Wednesday, 22 July 2009

New challenge for the pigeons and some splendiferous sunflowers

Today the two of us spent a very useful and pleasurable day at the allotment.
Paul made a huge new cage to keep the woodpigeons away from the new brussels sprouts bed.
The cage I made last year wasn't tall or wide enough for plants to develop fully. This new model is taller than me, which is possibly a little too far in the other direction! Let's see if the brussels plants take advantage of their luxurious new height allowance; now that would be a good crop!
If the cage should prove overcapacious, perhaps we could plant some fruit bushes next year; blackcurrant redcurrant and raspberry would be good.

Meanwhile I thinned out the autumn cauliflowers, cutting down a couple of sunflowers as I went; transplanted winter leeks and brussels sprouts into two beds, dug over after the broad beans were pulled out; harvested potatoes and picked french beans and runners; found the first couple of sweetcorn cobs starting to swell; put elastic bands around the celery; and enjoyed a quiet cup of coffee sitting next to the Jerusalem artichokes and looking over the lush three sisters bed. It's looking good!
Lastly I watered everything, as despite frequent showers this week, the soil was really dry and thirsty by this afternoon.
I know I look as if I'm trying to hide behind the beanpole in this picture - this would be futile at the best of times. But I was actually just picking runner beans.
Have I mentioned how splendiferous the sunflowers are this season? Here are a few for your pleasure.
The tallest are now about 7 feet high. Bill has the highest plant on our site - one bloom must be at least eight foot tall - but I have the most prolifically flowering.
I have picked nearly forty blooms over the past three weeks, not including today's dozen (after these photos were taken). They are a delight and a pleasure.

• **DATA SHOWN**:
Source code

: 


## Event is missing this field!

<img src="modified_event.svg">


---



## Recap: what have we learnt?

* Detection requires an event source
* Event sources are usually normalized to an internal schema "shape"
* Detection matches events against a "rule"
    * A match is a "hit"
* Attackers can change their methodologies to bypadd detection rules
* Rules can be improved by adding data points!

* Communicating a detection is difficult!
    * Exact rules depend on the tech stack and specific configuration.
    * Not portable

• **WHAT YOU WILL DO**:
(1) From the allotment post, return the part that opens with the words containing "Today the two" and closes with "would be good.", copied word for word.
(2) Answer these questions using the allotment post:
(a) What did Paul make, and what was it meant to keep away?
(b) About how high are the tallest sunflowers now?
(c) How many sunflower blooms were picked over the past three weeks, not counting today's?
(3) Continue the allotment post, picking up right after its final sentence.

• **ANSWERS BY TASK**:
(1)
Today the two of us spent a very useful and pleasurable day at the allotment.
Paul made a huge new cage to keep the woodpigeons away from the new brussels sprouts bed.
The cage I made last year wasn't tall or wide enough for plants to develop fully. This new model is taller than me, which is possibly a little too far in the other direction! Let's see if the brussels plants take advantage of their luxurious new height allowance; now that would be a good crop!
If the cage should prove overcapacious, perhaps we could plant some fruit bushes next year; blackcurrant redcurrant and raspberry would be good.

(2)
(a) A huge new cage, to keep the woodpigeons away from the new brussels sprouts bed.
(b) About 7 feet.
(c) Nearly forty.

(3)
Tuesday, 21 July 2009

Space and light a fine judgement

I was surprised to find that my first harvest of parsnips was in September last year, since we dug up the first three of the season last weekend.
The large one was wonderful with roast beef on Sunday, the others we enjoyed boiled with grilled noisettes of lamb on Monday evening. All accompanied by the first carrots, some French beans and potatoes gathered from the allotment.
Last year's first row of parsnips was planted too closely with Jerusalem artichokes, and had to compete for their light and water. But I wouldn't have expected it to make two months difference to their growth. I only put the seeds in at the end of April, and the packet said harvest from October! But the flavour of these young roots was really good.
The Cherokee climbing French beans are producing really well - long slender pods (up to 6 inches), also of delicious flavour. I made two sowings of them, the second in a three sisters bed with sweetcorn and squash, so we should have a continuous crop through August and September. I feel uncertain about this as I may have overcrowded the second sowing. I thought as it was a deep bed I could plant more intensely but nearly all the seeds and beans which I planted directly, came up. The Burgess Buttercup squash plants are also taking up much more space than other varieties planted in different beds, so I hope they will fruit well. It is a fine judgement to make best use of limited space in order to generate the maximum crop from the light water and soil nutrients available!
The dwarf French beans, Black Valentine and May Bean have been picked over the past couple of weeks. As I mixed them together in the bed I can't tell which is which unless I allow them to mature, when the beans will be different colours. We compared them for flavour with the Cherokees immediately after picking and found all very similar -delicious, but nothing to choose between them.
I'm pleased to report that the runner beans have staged a recovery, the few plants that grew well initially are being caught up by the stragglers, so perhaps we will have worthwhile amounts of my favourite crop after all.
Still waiting for our first ripe tomato with keen anticipation. We have already enjoyed a few courgette Tondo di Piacenza - a wonderful variety that produces rotund fruits like little tennis balls, good sauteed or mixed into paellas and pasta sauces.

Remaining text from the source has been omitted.